Walde disse que alguns moradores de Pamplona lamentam que ele tenha promovido o festival muito cedo, já que a pacata cidade provinciana está agora enfrentando os males do excesso de turismo.
Pamplona tem 200.000 habitantes e recebe mais de 1 milhão de pessoas neste festival todos os anos. Embora a maioria seja espanhola, cerca de 15% dos foliões são estrangeiros. Muitas pessoas, especialmente jovens turistas, seguiram o exemplo de alcoolismo de Hemingway.
Alguns moradores locais têm orgulho de lugares que Hemingway nunca visitou. Gabriel Insosti, professor de literatura local na Universidade de Navarra, em Pamplona, lembra de estar em um bar com uma placa que dizia “Hemingway não está aqui”.
“Em geral, Hemingway tornou-se uma franquia associada a San Fermín, o que obscurece seus romances”, disse Insosti. “As pessoas sabiam quem era Hemingway, mas não tinham lido seus romances.”

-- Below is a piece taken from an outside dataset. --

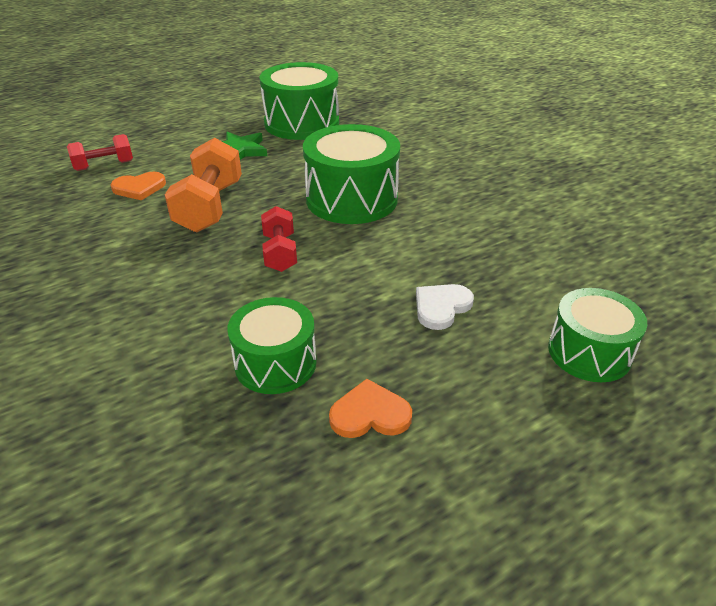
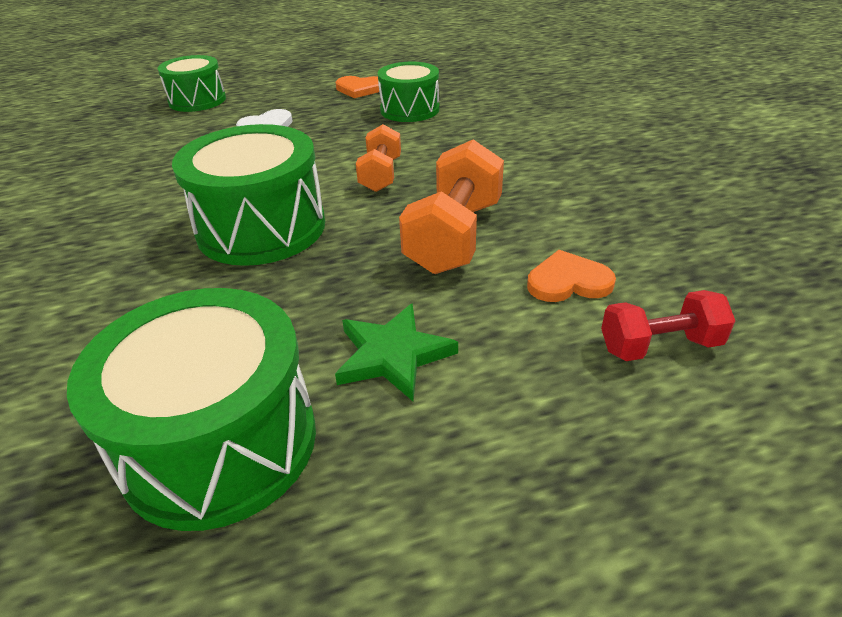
camera: 165 degrees left, 0 degrees up
(280, 253) = (381, 175): red dumbbell -> orange dumbbell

Mas o poder da prosa inglesa de Hemingway permanece
Hillman disse que a elevada proporção atual de estrangeiros inexperientes torna o mercado altista de Pamplona particularmente perigoso. A última morte ocorreu em 2009, mas esfaqueamentos e outros ferimentos são comuns. É fácil para um corredor novato entrar em pânico e fazer o movimento errado, causando um engavetamento ou mandando alguém para o caminho de um touro.
Em 2014, ele disse que um erro de um companheiro o fez encontrar um touro e ficou gravemente chifrado. Ele sentiu que ia morrer porque a quantidade de sangue escorrendo de suas pernas era enorme.
Depois de outro esfaqueamento em 2017, Hillman disse à Associated Press de sua cama de hospital em Pamplona que não pararia de correr. “As pessoas pensam que são apenas loucos correndo. Isso é arte de verdade. Se você prestar atenção, poderá ver”, disse ele na época.
A neta de Hemingway, a atriz Mariel Hemingway, lembra-se de ter sido tratada “como realeza” quando frequentou San Fermin, anos atrás. Mariel, que escreveu e falou sobre a doença mental do avô, que o levou ao suicídio em 1961, acredita que o seu trabalho perdurará.
O fascínio pela morte é igualmente atemporal.
“Identidade, amor, propósito e como reconstruir após uma perda profunda… esses temas nunca mudaram. Essa é a grande coisa sobre meu avô”, disse Mariel Hemingway à Associated Press de sua casa em Idaho.
“Acho que ele capturou algo que nunca irá desaparecer.”